PÈLERINAGE APOSTOLIQUE EN POLOGNE
MESSE POUR LES RELIGIEUSES
DE JASNA GORA
HOMÉLIE DU PAPE JEAN-PAUL II
Czestochowa, 5 juin 1979
1. Je me réjouis cordialement de cette rencontre que la providence de Dieu nous a préparée aujourd'hui ici aux pieds de la Dame de Jasna Gora. Vous êtes venues très nombreuses de toute la Pologne pour participer au pèlerinage de votre compatriote que le Christ dans son insondable miséricorde a appelé, comme autrefois Simon de Bethsaïde, et lui a ordonné de quitter sa terre natale pour assumer la succession sur le siège des évêques de Rome. Et puisque il lui a été donné de revenir une fois encore dans ces lieux, je désire vous dire les mêmes paroles que je vous ai adressées plus d'une fois dans le passé en qualité de successeur de saint Stanislas à Cracovie. Maintenant ces paroles acquièrent une dimension différente, une dimension universelle.

TRAVAIL À RÉALISER:
[A] Traduisez en anglais la phrase suivante de l'homélie : « Maintenant ces paroles acquièrent une dimension différente, une dimension universelle. »
[B] Poursuivez l'homélie prononcée à Jasna Gora en reprenant le fil après sa dernière phrase.

DONNÉES FOURNIES:
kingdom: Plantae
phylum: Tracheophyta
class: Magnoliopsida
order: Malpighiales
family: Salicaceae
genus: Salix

--

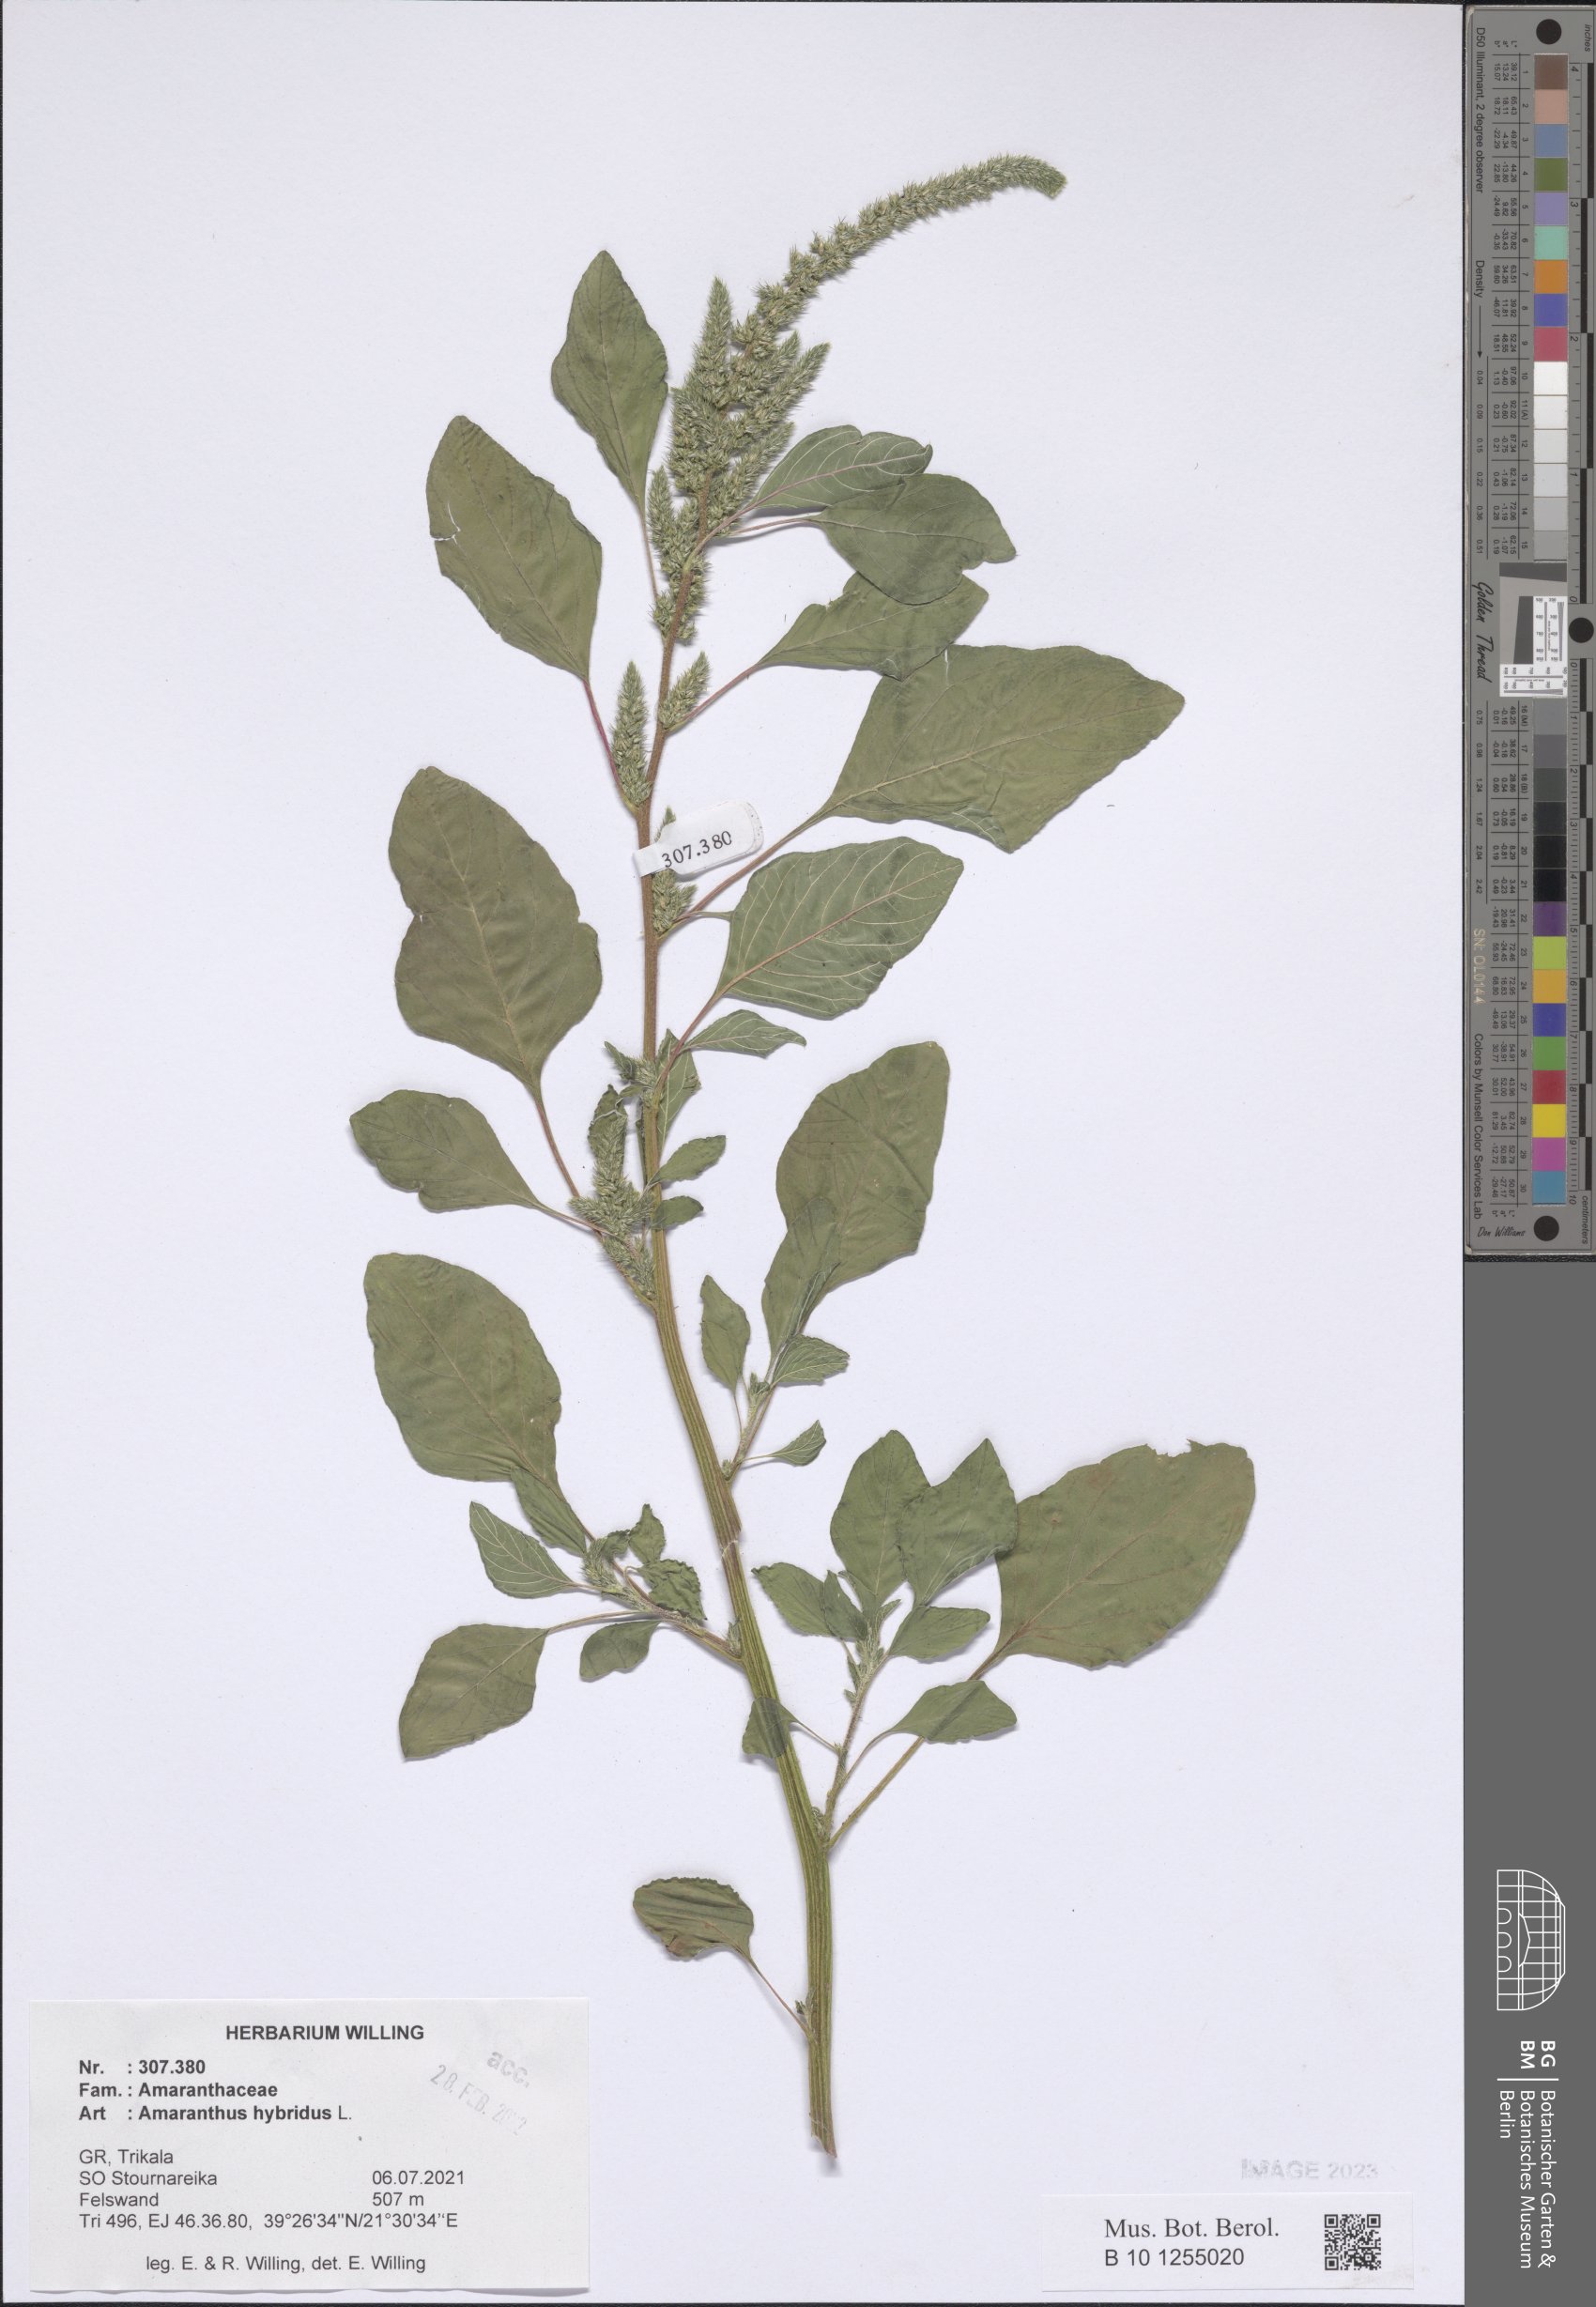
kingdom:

RÉPONSES ATTENDUES:
[A] Now these words take on a different dimension, a universal dimension.

[B]
Le thème de la "vocation religieuse" est l'un des plus beaux parmi ceux dont nous a parlé et nous parle constamment l'Evangile. Ce sujet trouve une incarnation particulière en Marie qui a dit d'elle-même : "Voici la servante du Seigneur, qu'il me soit fait selon sa parole" (Lc 1, 38). Je pense que ces mots ont trouvé un écho profond dans la vocation et dans la profession religieuse de chacune d'entre vous.
2. Pendant qu'aujourd'hui l'occasion se présente à moi de vous parler ici, les splendides chapitres de l'enseignement de l'Eglise au dernier Concile me viennent à l'esprit, ainsi que les documents — si nombreux — des derniers Papes.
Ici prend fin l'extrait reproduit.